Rather than use my own voice to read out the GPT-2 generated lines, I thought it would be more fun to use a Text-to-Speech system. There are loads of them about these days, but which one to choose? Ideally I wanted one that was just uncanny enough to seem robotic, yet clear enough to be understood. I had a voice in mind but couldn't find the synthesizer it belonged to. I was made aware of TikTok-TTS - a site that allows access to the TikToK text to speech API through a webpage. I suspect this is a clever hack and in no way supported by TikTok but that's fine by me. Some of the voices are pretty funny - I went with UK Male 2 in the end.
With all the pieces in place, it was time to film. I put ArtBot in front of our living room TV, set a Matrix screensaver going and got to filming.
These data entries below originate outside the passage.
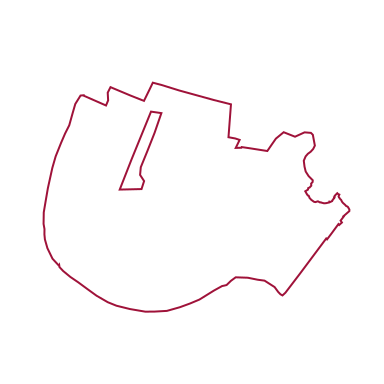 Tatakamotonga, Tongatapu, Tonga, rotated 81°
{"feature_id": "48082658B12474943410263", "entity_name": "Tatakamotonga", "entity_type": "district", "adm_level": 2, "iso_a3": "TON", "parent_name": "Tonga", "parent_adm1": "Tongatapu", "projection": "albers", "projection_center": [-175.133, -21.226], "detail": "fine", "context": "isolated", "style": "outline", "palette": "rose", "viewbox_px": 384, "rotation_deg": 81, "n_neighbors": 0, "source": "geoboundaries", "source_scale": "gbopen_adm2", "svg_char_len": 2027}
<svg xmlns="http://www.w3.org/2000/svg" viewBox="0 0 384 384"><g transform="rotate(81 192 192)"><path d="M79.5,284.0L79.3,287.0L86.8,293.5L95.3,297.5L106.9,302.8L114.4,308.2L123.1,313.7L135.5,321.1L146.4,326.2L165.8,333.8L177.3,337.7L188.9,341.6L200.3,343.6L205.5,343.5L210.8,344.4L215.8,344.7L224.9,343.6L236.1,340.2L244.0,334.9L243.6,334.6L245.5,334.6L249.9,331.6L256.9,325.4L263.4,318.5L271.2,310.8L279.5,302.5L287.7,292.4L292.5,284.4L297.9,271.6L302.9,256.8L304.3,247.3L305.5,235.4L303.9,222.0L301.8,211.3L299.4,201.5L292.8,185.8L289.6,177.0L289.5,174.8L289.3,172.4L285.8,167.4L283.1,162.2L285.4,150.3L288.9,140.9L290.9,134.2L298.8,125.3L304.2,122.5L306.9,120.6L308.3,118.8L306.1,115.5L289.5,98.1L258.9,66.7L259.9,66.0L255.1,61.0L246.6,52.4L247.6,51.8L245.6,48.7L243.5,49.7L239.9,45.9L239.6,46.2L235.5,39.6L234.0,39.3L232.8,39.7L231.8,40.1L231.1,40.4L230.5,41.0L230.0,41.9L228.6,42.8L226.4,44.6L225.0,45.4L223.2,45.9L221.6,47.1L220.8,47.3L220.3,47.7L219.2,47.9L217.6,46.9L216.9,48.0L215.9,48.7L218.1,51.7L219.2,51.8L219.4,52.6L220.5,52.6L220.8,53.3L221.6,53.9L222.3,54.8L222.9,55.0L223.7,57.7L223.2,58.0L223.8,58.4L224.0,61.5L223.8,63.4L222.8,65.7L222.3,66.4L222.4,67.1L220.9,69.1L221.1,70.6L221.3,71.5L220.9,72.8L220.5,73.3L218.4,75.4L216.1,76.9L214.6,77.1L213.9,77.4L213.6,78.1L212.3,78.7L212.3,78.8L209.0,80.0L207.8,77.1L206.3,76.6L206.0,75.2L204.4,73.2L202.3,73.0L201.0,71.3L199.3,70.9L194.6,74.3L189.6,76.5L184.6,76.9L178.6,76.7L174.6,74.2L172.4,71.6L170.8,68.5L168.5,65.6L165.4,63.4L154.4,63.7L152.2,65.3L150.7,71.5L153.0,79.8L153.5,81.6L147.3,92.1L152.4,100.8L157.6,105.8L163.3,111.2L157.9,127.9L155.4,135.9L156.0,136.3L155.3,141.9L148.0,136.8L145.9,140.9L143.6,147.4L111.5,139.8L104.5,156.2L89.7,188.8L81.5,205.4L77.9,213.6L83.7,217.6L94.5,225.2L87.2,237.5L75.7,256.1L80.7,259.7L88.4,260.5L93.1,263.4L79.8,284.1L79.5,284.0ZM106.2,219.9L109.3,209.9L127.7,219.7L144.8,229.8L159.5,238.7L167.0,240.6L173.7,237.6L181.2,241.4L178.3,263.0L150.5,246.7L106.2,219.9Z" fill="none" stroke="#9f1239" stroke-width="2"/></g></svg>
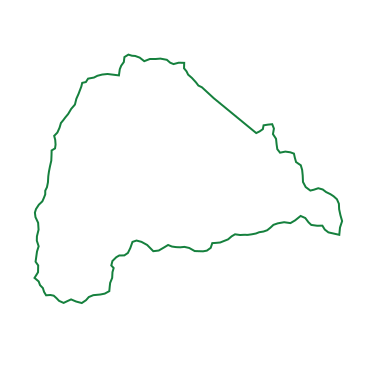 São Roque do Canaã, Espírito Santo, Brazil, rotated 8°
{"feature_id": "56859067B1151927848611", "entity_name": "São Roque do Canaã", "entity_type": "district", "adm_level": 2, "iso_a3": "BRA", "parent_name": "Brazil", "parent_adm1": "Espírito Santo", "projection": "mercator", "projection_center": [-40.674, -19.727], "detail": "fine", "context": "isolated", "style": "outline", "palette": "green", "viewbox_px": 384, "rotation_deg": 8, "n_neighbors": 0, "source": "geoboundaries", "source_scale": "gbopen_adm2", "svg_char_len": 2367}
<svg xmlns="http://www.w3.org/2000/svg" viewBox="0 0 384 384"><g transform="rotate(8 192 192)"><path d="M68.1,99.2L67.7,103.1L66.8,107.0L66.0,110.6L64.5,115.8L63.9,121.7L60.8,126.5L58.5,132.0L56.1,135.9L54.4,139.0L52.6,141.9L51.9,146.7L50.4,151.9L47.7,155.6L49.3,159.4L50.3,164.1L50.3,167.9L47.2,170.4L47.7,174.6L48.3,180.6L47.8,186.2L47.5,191.7L47.5,196.4L48.0,202.4L47.7,207.5L46.5,211.1L47.0,214.8L46.1,218.6L45.1,222.1L42.1,225.9L39.9,230.6L39.3,234.3L40.5,238.7L43.9,243.9L45.3,250.7L44.6,257.5L45.1,261.8L47.7,267.1L46.8,272.5L46.8,277.3L46.8,282.8L49.9,286.1L50.7,292.9L48.0,299.0L52.6,301.9L54.5,305.4L57.7,307.9L59.4,311.5L61.9,314.6L66.1,313.7L69.5,313.9L72.6,316.0L75.5,318.3L80.3,319.7L83.3,317.7L87.2,315.2L92.5,316.6L98.3,317.3L102.1,313.9L104.4,310.4L108.6,307.9L115.4,306.3L119.7,304.8L123.9,301.7L123.7,297.2L123.6,293.4L124.9,288.2L124.4,282.4L125.0,278.2L122.3,276.0L122.8,271.4L126.1,267.1L128.8,265.0L133.8,264.2L137.0,261.3L138.7,256.1L140.0,249.7L143.8,247.8L148.9,248.4L155.0,250.7L161.9,256.0L167.2,254.6L171.9,250.9L175.7,247.8L179.7,248.8L183.9,248.8L188.1,248.4L192.1,247.4L197.0,247.8L202.9,250.1L206.7,249.7L211.2,249.2L214.9,248.0L218.3,244.7L219.2,239.8L222.6,239.1L226.9,238.1L234.3,233.9L237.4,230.4L240.5,227.9L245.6,227.9L249.7,227.1L253.2,226.7L257.0,225.6L261.1,224.2L264.1,222.5L268.3,221.2L271.8,219.4L274.7,216.3L277.2,213.2L281.3,211.1L287.4,209.1L293.8,209.1L298.0,205.8L302.9,200.6L307.8,202.0L311.6,205.8L314.7,208.0L320.5,208.0L325.8,207.2L328.7,210.7L332.7,213.0L343.8,213.9L343.5,206.6L344.7,199.9L342.2,194.3L340.1,188.6L339.1,183.2L336.5,179.0L332.8,176.5L329.4,174.9L324.8,173.4L321.1,171.3L316.5,170.7L312.3,172.8L309.0,174.1L303.9,171.3L300.5,166.6L299.3,160.1L298.0,154.8L296.0,150.4L290.9,147.9L289.0,143.6L287.6,139.8L283.8,139.0L278.8,139.0L273.7,140.8L270.5,137.7L269.2,133.2L267.8,127.6L264.1,123.4L264.3,117.8L262.0,113.7L257.9,114.7L253.6,116.0L253.4,119.9L250.5,122.6L247.4,124.7L200.5,96.1L187.2,86.9L183.5,85.7L180.8,83.0L176.1,79.1L171.8,76.3L169.8,73.3L166.9,70.6L166.3,65.2L160.9,65.8L155.9,67.9L152.4,67.0L148.7,64.6L142.1,64.3L137.3,65.4L131.7,66.2L126.5,69.1L121.5,66.2L116.8,65.2L113.5,65.4L109.9,64.8L106.3,67.8L106.4,72.8L104.3,76.8L103.4,80.5L103.4,86.7L97.7,86.8L91.9,86.9L86.7,88.2L82.1,90.1L79.0,92.3L73.3,94.2L71.6,97.9L68.1,99.2Z" fill="none" stroke="#15803d" stroke-width="2"/></g></svg>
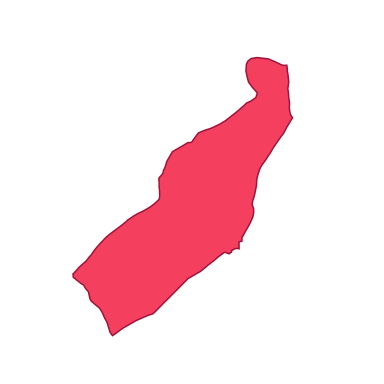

For the scenes where my partner was interviewing ArtBot I used the same camera, but placed a shotgun microphone close to her chair whilst filming.
Everything was cut together using kdenlive on Windows.
I'm pretty happy with the result in the end. Lots of pieces of technology managed to come together. My one regret is that the AI voice does not always sync up with my own lip movement - it really takes you out of the moment. However, all in all, folks were impressed and seemed to enjoy it. I'm glad I've finally gotten to mess with GPT-2 and Stable Diffusion - they are a lot of fun and quite impressive.